### [DATA FOR ANALYSIS]
■ ■ ■

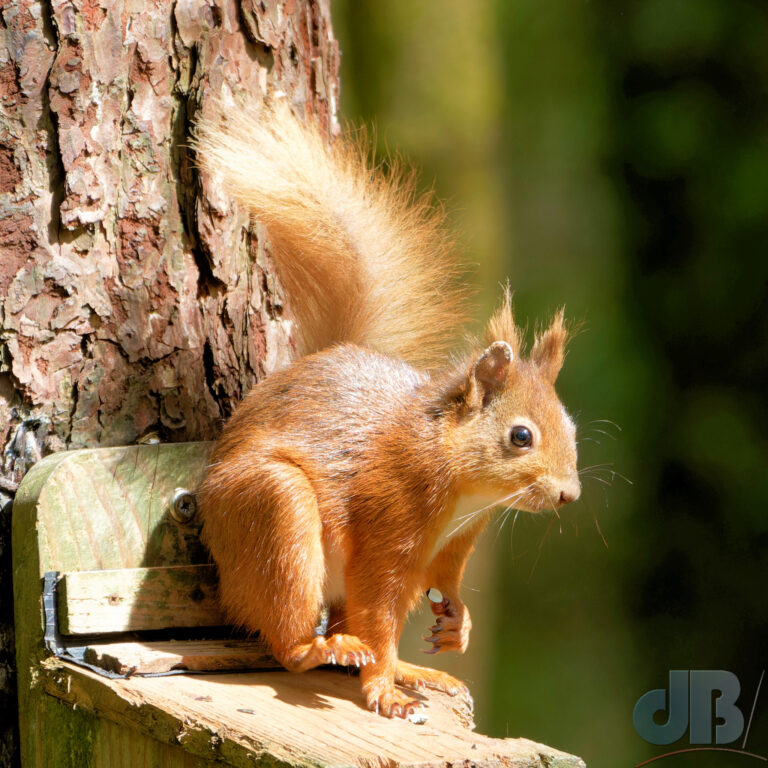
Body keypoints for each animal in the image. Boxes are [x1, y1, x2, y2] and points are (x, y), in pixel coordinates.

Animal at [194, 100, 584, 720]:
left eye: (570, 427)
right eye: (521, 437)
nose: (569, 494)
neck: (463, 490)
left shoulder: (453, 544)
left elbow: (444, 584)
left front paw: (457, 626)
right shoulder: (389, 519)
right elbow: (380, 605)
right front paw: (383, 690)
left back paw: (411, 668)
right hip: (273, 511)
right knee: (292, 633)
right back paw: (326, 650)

■ ■ ■

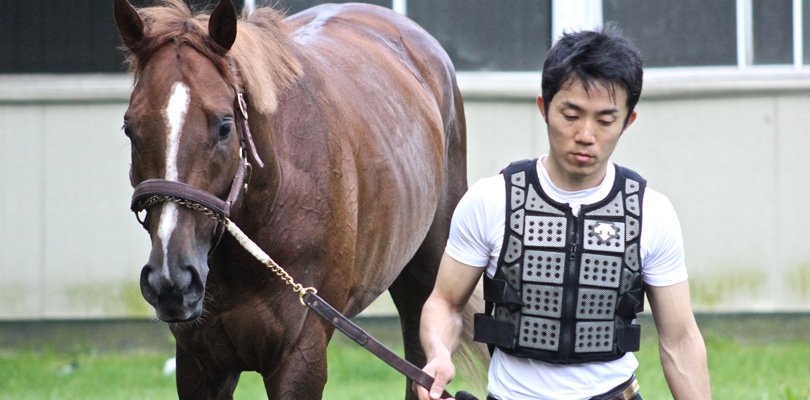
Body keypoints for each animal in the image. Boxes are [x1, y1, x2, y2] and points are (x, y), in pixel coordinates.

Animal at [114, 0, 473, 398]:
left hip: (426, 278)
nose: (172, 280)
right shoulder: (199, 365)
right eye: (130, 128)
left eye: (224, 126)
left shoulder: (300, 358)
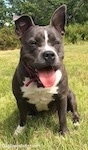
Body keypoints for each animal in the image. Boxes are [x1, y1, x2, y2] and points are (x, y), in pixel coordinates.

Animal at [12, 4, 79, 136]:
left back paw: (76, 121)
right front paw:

■ ■ ■

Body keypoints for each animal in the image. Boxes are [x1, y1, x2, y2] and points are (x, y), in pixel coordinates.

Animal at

■ ■ ■

### [DIRECTIONS]
Begin with the line above that has "neck: (463, 490)" and continue through the line that has "right knee: (292, 633)", setting each one down exactly. Stop there.

### [COMPLETED EXERCISE]
neck: (463, 490)
left shoulder: (453, 544)
left elbow: (444, 584)
left front paw: (457, 626)
right shoulder: (389, 519)
right elbow: (380, 605)
right front paw: (383, 690)
left back paw: (411, 668)
right hip: (273, 511)
right knee: (292, 633)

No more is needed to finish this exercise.